Le service des pompiers a pu commencer à agir quand le jour s'est levé. Actuellement, on procède au sauvetage de personnes qui se sont trouvées isolées chez elles ou sur les toits.
Gisèle Jourda, sénatrice de l'Audeà Public Sénat
Les rues de Trèbes envahies par les eaux sont quasi désertes. Les secouristes en tenues de plongée y circulent en barques.
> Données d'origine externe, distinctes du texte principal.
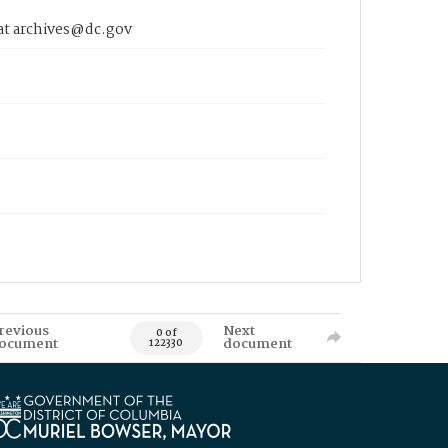
 at archives@dc.gov
revious
Next
0 of
ocument
document
122330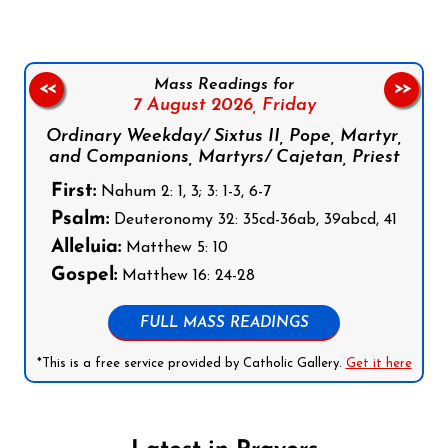
Mass Readings for
<<
>>
7 August 2026,
Friday
Ordinary Weekday/ Sixtus II, Pope, Martyr,
and Companions, Martyrs/ Cajetan, Priest
First:
Nahum 2: 1, 3; 3: 1-3, 6-7
Psalm:
Deuteronomy 32: 35cd-36ab, 39abcd, 41
Alleluia:
Matthew 5: 10
Gospel:
Matthew 16: 24-28
FULL MASS READINGS
*This is a free service provided by Catholic Gallery.
Get it here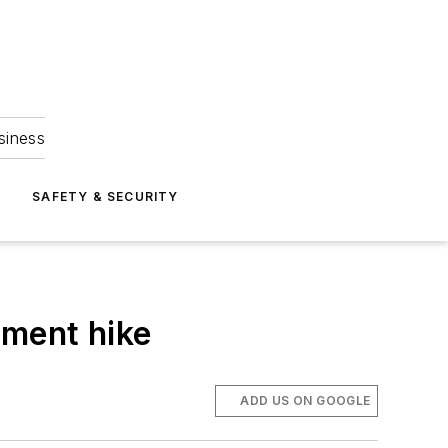
siness
S
SAFETY & SECURITY
lment hike
ADD US ON GOOGLE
Redoutant de découvrir des victimes, ils inspectent chaque maison, quitte à en escalader les grilles, afin de s'assurer que les habitants sont en sécurité. "Vous restez bien en hauteur ! Vous n'essayez pas de descendre", lancent-ils aux habitants, calfeutrés à l'étage dans leur maison.
A Carcassonne, le maire, Gérard Larrat, a les yeux rivés sur le cours de l'Aude qui traverse la ville. "Ce qui me préoccupe actuellement, c'est la montée du fleuve", confie-t-il à franceinfo en début de matinée. "A 4 heures du matin, la hauteur était de 2 mètres et maintenant [un peu avant 10 heures] on atteint 5 mètres et ça continue à monter", s'inquiète-t-il. En l'espace de cinq heures, entre 150 et 300 mm d'eau sont tombés sur l'agglomération, selon Météo France. Mais pour l'heure, "la ville est calme". "Les gens ont suivi les consignes : personne ne sort, les écoles sont fermées, il n'y a pas de circulation de bus." Et l'eau s'est déja infiltrée dans les sous-sols de l'hôpital. Les patients, dans les étages, sont à l'abri, mais les ascenseurs sont en panne et les pompiers ont été appelés pour pomper l'eau.
A Pezens, les 1 800 habitants ont été évacués par précaution, dans la matinée. Un barrage risque de déborder et d'inonder la commune. "Il ne reste que la cellule de crise", explique le maire, Philippe Fau, en début d'après-midi sur franceinfo. Une grande partie des habitants ont trouvé refuge "dans des locaux municipaux sur Alzonne et sur la commune de Bram". Beaucoup d'autres sont hébergés chez "des amis ou de la famille sur Carcassonne". Le Fresquel, la rivière qui traverse Pezens, est monté à toute vitesse et il "est en lien direct avec les zones où se situent des retenues d'eau, des barrages", relate l'élu. "Hier il y avait 20 cm d'eau hier, aujourd'hui il y a 4,20 mètres. C'est monté de quatre mètres en une heure. On n'a jamais connu ça. C'est une crue centennale, avec toute la dangerosité liée à de tels phénomènes."